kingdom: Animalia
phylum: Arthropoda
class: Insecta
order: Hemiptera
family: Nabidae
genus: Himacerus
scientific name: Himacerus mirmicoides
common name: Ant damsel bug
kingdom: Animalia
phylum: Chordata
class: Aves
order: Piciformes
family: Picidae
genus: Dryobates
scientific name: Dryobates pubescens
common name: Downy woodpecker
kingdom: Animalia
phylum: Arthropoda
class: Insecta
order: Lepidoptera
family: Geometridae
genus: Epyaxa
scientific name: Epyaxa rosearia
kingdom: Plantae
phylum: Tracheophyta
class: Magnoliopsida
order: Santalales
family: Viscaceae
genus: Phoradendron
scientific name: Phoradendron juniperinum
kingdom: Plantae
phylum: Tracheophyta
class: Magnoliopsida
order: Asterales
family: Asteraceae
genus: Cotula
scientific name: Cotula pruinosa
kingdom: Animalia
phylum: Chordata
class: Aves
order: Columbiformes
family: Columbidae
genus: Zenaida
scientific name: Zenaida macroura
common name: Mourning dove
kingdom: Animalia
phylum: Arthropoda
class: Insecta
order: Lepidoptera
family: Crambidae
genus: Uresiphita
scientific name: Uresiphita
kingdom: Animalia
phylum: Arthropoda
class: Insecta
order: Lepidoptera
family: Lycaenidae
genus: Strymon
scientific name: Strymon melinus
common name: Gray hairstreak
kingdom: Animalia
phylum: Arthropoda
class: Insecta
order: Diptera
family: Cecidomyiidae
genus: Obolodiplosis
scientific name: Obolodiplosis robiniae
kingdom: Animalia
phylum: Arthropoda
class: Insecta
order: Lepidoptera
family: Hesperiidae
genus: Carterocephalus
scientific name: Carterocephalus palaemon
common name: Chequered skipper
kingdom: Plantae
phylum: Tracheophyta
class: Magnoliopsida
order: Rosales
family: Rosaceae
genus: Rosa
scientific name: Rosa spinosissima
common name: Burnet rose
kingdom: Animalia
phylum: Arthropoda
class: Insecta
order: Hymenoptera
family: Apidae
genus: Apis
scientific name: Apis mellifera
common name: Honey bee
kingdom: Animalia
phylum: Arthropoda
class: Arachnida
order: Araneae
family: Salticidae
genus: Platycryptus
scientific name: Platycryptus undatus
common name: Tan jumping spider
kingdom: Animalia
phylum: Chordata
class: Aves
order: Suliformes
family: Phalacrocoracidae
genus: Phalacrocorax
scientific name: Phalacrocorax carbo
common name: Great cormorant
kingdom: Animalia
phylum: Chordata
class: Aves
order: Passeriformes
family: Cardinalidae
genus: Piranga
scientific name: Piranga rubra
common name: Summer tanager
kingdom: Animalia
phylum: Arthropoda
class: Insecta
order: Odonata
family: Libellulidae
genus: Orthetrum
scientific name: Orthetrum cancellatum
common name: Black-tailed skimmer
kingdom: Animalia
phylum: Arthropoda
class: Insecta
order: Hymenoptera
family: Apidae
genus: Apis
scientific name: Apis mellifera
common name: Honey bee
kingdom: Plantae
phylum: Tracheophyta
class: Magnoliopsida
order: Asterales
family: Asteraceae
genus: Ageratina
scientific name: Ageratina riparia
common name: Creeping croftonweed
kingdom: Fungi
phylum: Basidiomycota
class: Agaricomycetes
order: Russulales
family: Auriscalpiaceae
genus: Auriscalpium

Job:
Rewrite the stretch of the listing from the line containing "genus: Phoradendron" through the line containing "order: Columbiformes", swapping "scientific name" for "binomial" and leaving everything else as it is. Give back only those lines.

Answer to the problem:
genus: Phoradendron
binomial: Phoradendron juniperinum
kingdom: Plantae
phylum: Tracheophyta
class: Magnoliopsida
order: Asterales
family: Asteraceae
genus: Cotula
binomial: Cotula pruinosa
kingdom: Animalia
phylum: Chordata
class: Aves
order: Columbiformes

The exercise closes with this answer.